The Reserve Bank of India's (RBI) recent liquidity injection measures, announced to address a significant Rs 2.9 lakh crore liquidity deficit, are set to recalibrate the financial system but may not entirely resolve the shortfall. Analysts believe these steps, while substantial, could serve as a precursor to further easing measures, including potential rate cuts in February.
"We expect the RBI to commence the rate easing cycle with a 25bps rate cut, reflecting the current domestic growth-inflation dynamics. In addition, we expect the central bank to add durable liquidity and keep a close watch on currency to limit excessive volatility. We hold to our view of the MPC embarking on a shallow rate easing cycle from the February 7 policy meeting. We expect the MPC to retain its neutral stance. Consensus is also penciling in a rate cut from February," a report by MS Research said.
The RBI measures
The RBI unveiled a three-pronged approach, consisting of Rs 600 billion in open market operations (OMO) purchases, Rs 500 billion through a long-dated variable rate repo (VRR) auction, and a $5 billion buy/sell swap auction. These measures aim to bring immediate relief to liquidity constraints but are unlikely to eliminate the deficit entirely. Nomura estimates that the banking system will remain in deficit, necessitating further interventions such as additional FX swaps and longer-dated VRRs.
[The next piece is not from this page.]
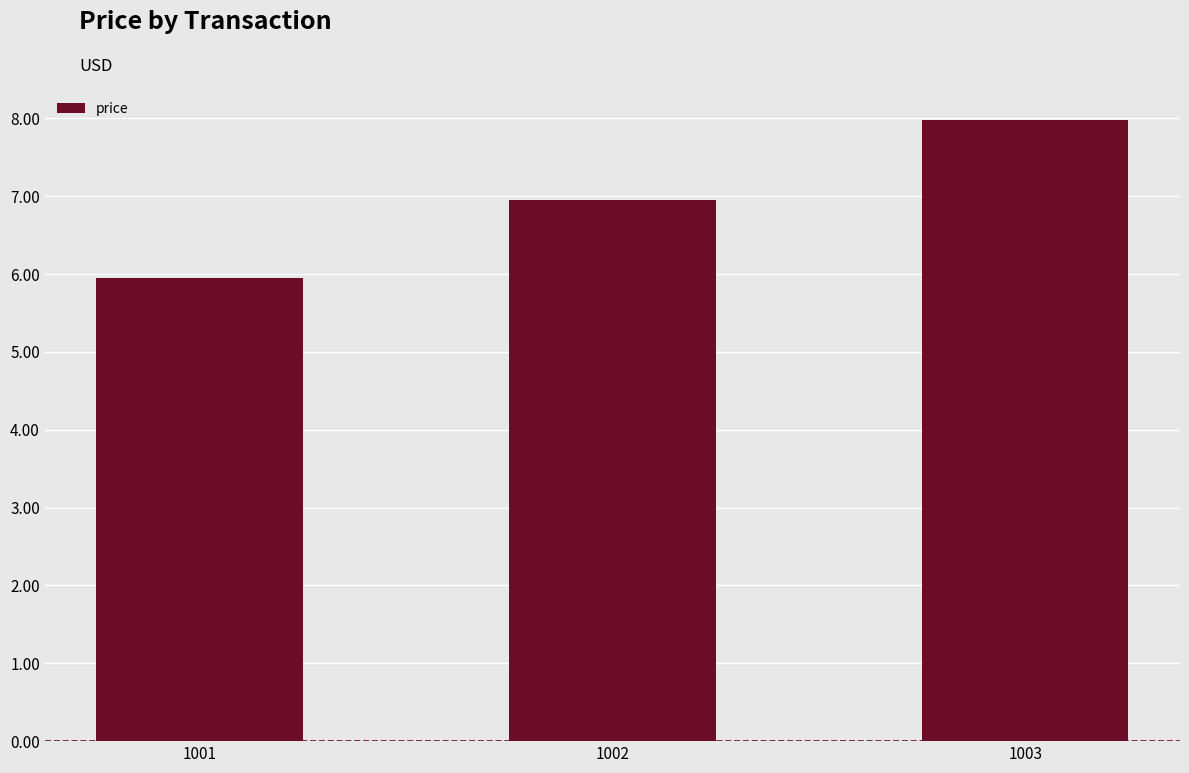

Which label corresponds to the largest value in the chart?

1003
The scale and timing of these measures surprised markets, as most participants did not anticipate OMO auctions before April. The Rs 600 billion OMO plan alone covers nearly 40% of the Rs 1.57 trillion in bond supply remaining until April, drastically altering the supply-demand dynamics, especially for government securities in the 3-10 year range. This is expected to support long-term bond yields, aligning with RBI’s proactive approach to easing.
In addition to OMOs, the extended duration of the VRR auction offers banks operational flexibility, helping them better manage liquidity. The $5 billion FX swap, while consistent with market expectations, was implemented with a shorter six-month tenor to address the elevated FX premia efficiently.
"Beyond articulating the current policy priorities, this also may broadly shape the incremental policy actions from the RBI. Given the evolution of seasonality in currency circulation and the current muted inflow expectations through the portfolio route, it clearly requires a series of such core liquidity infusion measures to sustain overnight settings around the policy repo, said, Rajeev Radhakrishnan, CIO – Fixed Income, SBI Mutual Fund.
Impact on monetary policy and economy
Analysts from Emkay Global suggest that these liquidity measures are more impactful than an immediate rate cut, as they directly influence market rates and provide a quicker transmission mechanism. However, they caution that liquidity injections alone may not be enough to stimulate India’s slowing economic growth. Complementary actions, such as easing lending restrictions on banks and non-banking financial companies (NBFCs), especially for unsecured loans, will be crucial to reviving retail credit and consumption in the second half of 2025.
Nomura maintains its view of a 25-basis-point rate cut in February, followed by further reductions totaling 100 basis points this year. Such monetary easing, coupled with liquidity enhancements, could create a more conducive environment for growth. However, with fiscal space limited, these measures need to play a pivotal role in counteracting economic sluggishness.
Challenges ahead
Despite the RBI's efforts, the banking system’s liquidity is expected to remain in deficit. Analysts foresee additional interventions in the form of further FX swaps and VRRs. The short-term market reaction to these measures has been modest, with yields rallying by 5-10 basis points at the short end and 2-3 basis points at the long end. However, a stronger rally at the short end is anticipated as the RBI continues to address liquidity constraints.